United Kingdom-based cruise line operating in Croatia

Sail Croatia is a cruise line operating in the Adriatic Sea, along the Dalmatian coast of Croatia. It promotes an ecological initiative called Green Sail.

== History ==
Sail Croatia was founded in the UK by Grant and Helle Seuren in 2005. Grant was born in New Zealand, and Helle is Danish.

== Cruising vessels and yachts ==
In 2013, the line had four chartered motorized cruising vessels. Along with sailing, the offer included kayaking and rafting on the mainland and buggy safaris on the islands. Its "Cycle Croatia" cruises are trips where tourists sail the Adriatic, and cycle a total of 189 km in seven days or less. The motor yachts, which take up to 40 passengers, are based in Split Marina.

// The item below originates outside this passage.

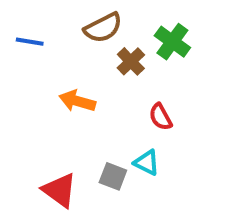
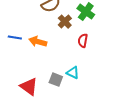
blue line: (30, 42) -> (15, 38), moved
red semicircle: (161, 117) -> (83, 41), moved, turned 40

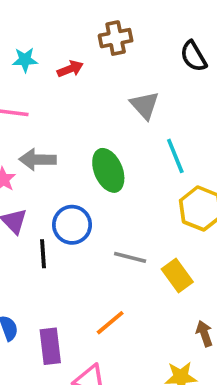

Sail Croatia operates small ship cruises called "Elegance" cruises, onboard its luxury vessels including Olimp (2017), which carries up to 38 passengers and departs from Split or Dubrovnik. Other cruising options include sightseeing cruises called "Explorer" cruises, party cruises called "Navigator" cruises, hiking cruises called "Hike Croatia" and cycling cruises called "Cycle Croatia". All cruises have seven-day itineraries and typically run between April and October every year.

In 2024, Sail Croatia increased the size of its "Elegance" fleet to five, with the addition of MS Romantic Star (2016) and MS Katarina (2016). It introduced wine cruises, yoga-themed wellness cruises, and a historical heritage cruise to Croatia's World Heritage Sites. It launched a hiking cruise to Croatia's national parks and luxury hike cruises onboard its Salve di Mare ship.

Sail Croatia also has a fleet of 20 luxury yachts and Lagoon catamarans for private skippered yacht tours, bareboat charters and flotilla holidays.

== Green Sail initiative and ecotourism==
The Green Sail initiative began in 2014 to educate cruise lines, sailors, and tourists about the importance of sorting and recycling waste on the Adriatic, and on the problem of discharging black wastewater from various types of vessels in Croatia. It also provides recreational sailors with hand nets to use in waste removal from the sea. By mid-2017, it had managed to gather 500 charter lines and partner marinas.

Green Sail also organizes cleanup initiatives along the Dalmatian coastline, with volunteers removing up to nine cubic meters of waste from the sea in one clean up.